Modetrends 2022: Barbie-Core und Dopamin-Dressing
Pink steht für die zurückerlangte Lebendigkeit, die während der Pandemie pausieren musste. Sattes Grün oder sonniges Orange, in diesem Zuge ebenfalls wieder sehr angesagt, übrigens auch. Das Ganze heißt in der Modewelt „Dopamin-Dressing“: Sich also so zu kleiden, dass durch die Farbwahl Dopamine, bekannt als Glückshormone, freigesetzt werden.
Eng damit verbunden ist eine weitere Erscheinung: „Barbie-Core“. In Kleidung übersetzt bedeutet das Wort so viel wie „Barbie-ähnlich“. Der Hintergrund ist ein ähnlicher wie beim Dopamin-Dressing: Endlich wieder ausbrechen. Doch hier geht es darum, einen Gegentrend beziehungsweise Trendbruch zu erzeugen und sich sogar für Feminismus starkzumachen. Und ja, ausgerechnet dabei soll Barbie helfen.
Es geht darum, sich von Kleidung zu verabschieden, die den Körper bedeckt. Denn die vergangenen Jahre waren vor allem von Oversized-Schnitten und bedeckten Farben geprägt: Androgyne Blazer, übergroße T-Shirts und weite Hosen sind in Kleiderschränken schon lange keine bloße Trenderscheinung mehr. Durch die feministische Brille liegt mit solcher Kleidung die Botschaft darin, die Aufmerksamkeit weg vom Körper zu lenken. Ihn bloß nicht darauf zu reduzieren. Barbie-Core bedeutet, man führe sich nur mal kurz die Kleidung der Spielzeugpuppe vor Augen, das Gegenteil: die Betonung des Körpers.
Gegen Geschlechtergrenzen, für Bodypositivity
Dass Röcke nun wieder kürzer, Oberteile enger und Kleidung pinker wird, soll ausdrücken: Man kann Feministin sein und Pink tragen.

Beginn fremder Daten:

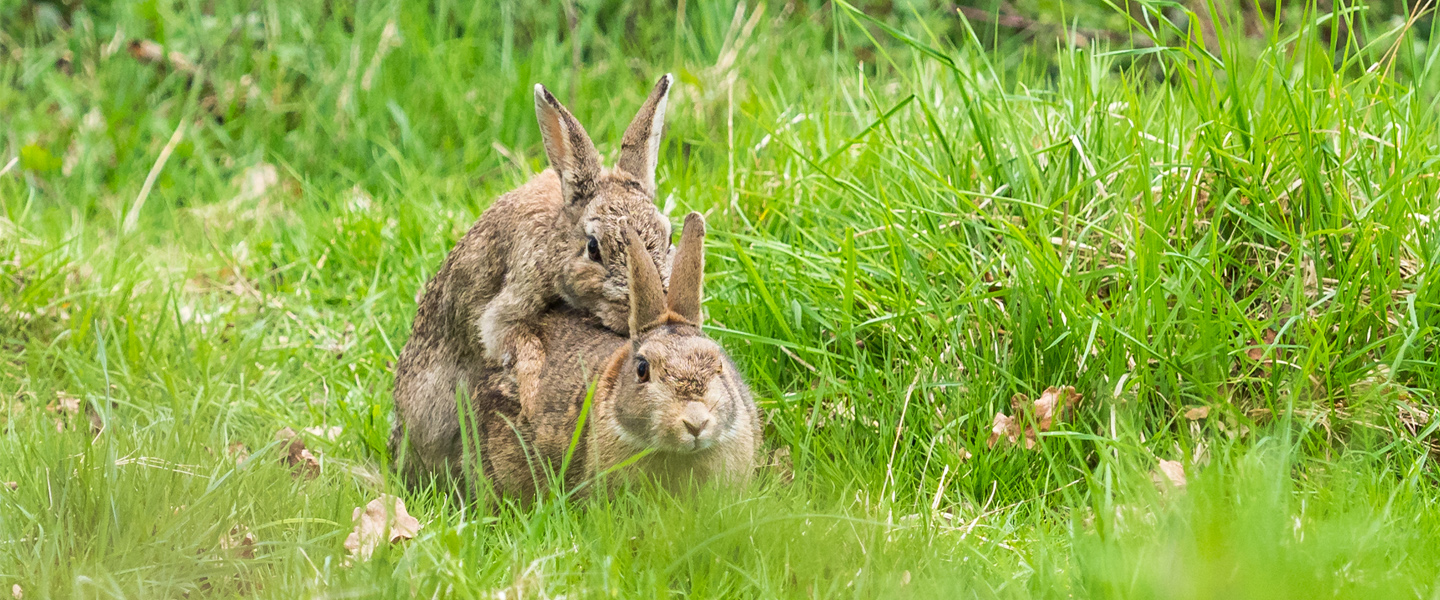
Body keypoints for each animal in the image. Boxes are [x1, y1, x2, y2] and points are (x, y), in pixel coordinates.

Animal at [388, 75, 679, 486]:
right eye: (594, 248)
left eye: (668, 237)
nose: (651, 306)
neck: (558, 238)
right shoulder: (508, 303)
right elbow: (514, 339)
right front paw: (528, 396)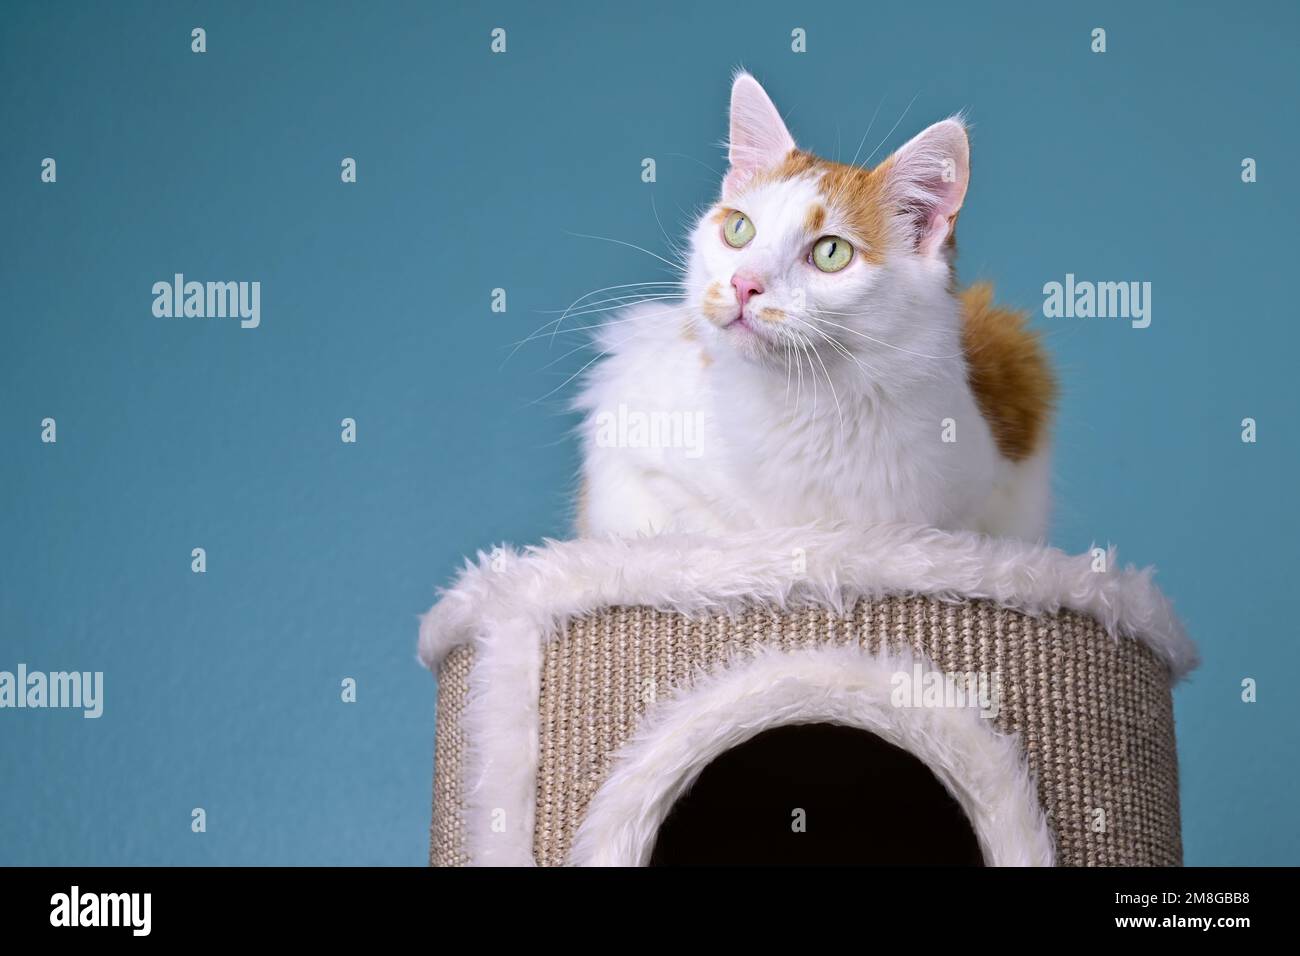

Ein bewusstes Spiel mit den pinken Klischees. Die Sängerin Lizzo, die sich für Bodypositivity einsetzt und in hautengen, pinken Einteilern regelmäßig Bühnen betritt, verkörpert genau das.
Pink unterstreicht, unabhängig von Modetrends, noch eine andere zeitgenössische Botschaft: Sich über Geschlechtergrenzen, die die Farbe suggeriert, hinwegzusetzen. Harry Styles, in pinker Federboa und Sonnenbrille, lebt das zugespitzt. Männlich, weiblich – Kategorien, die bei der Identität nach Ansicht einiger überwunden werden sollen. Pink tragen bedeutet heute: Es hat eben keine Bedeutung mehr. Und unterstreicht damit auch die Botschaft, einfach zu tragen, was gefällt. Paulchen Panther ist übrigens zwar pink, aber gänzlich unbekleidet.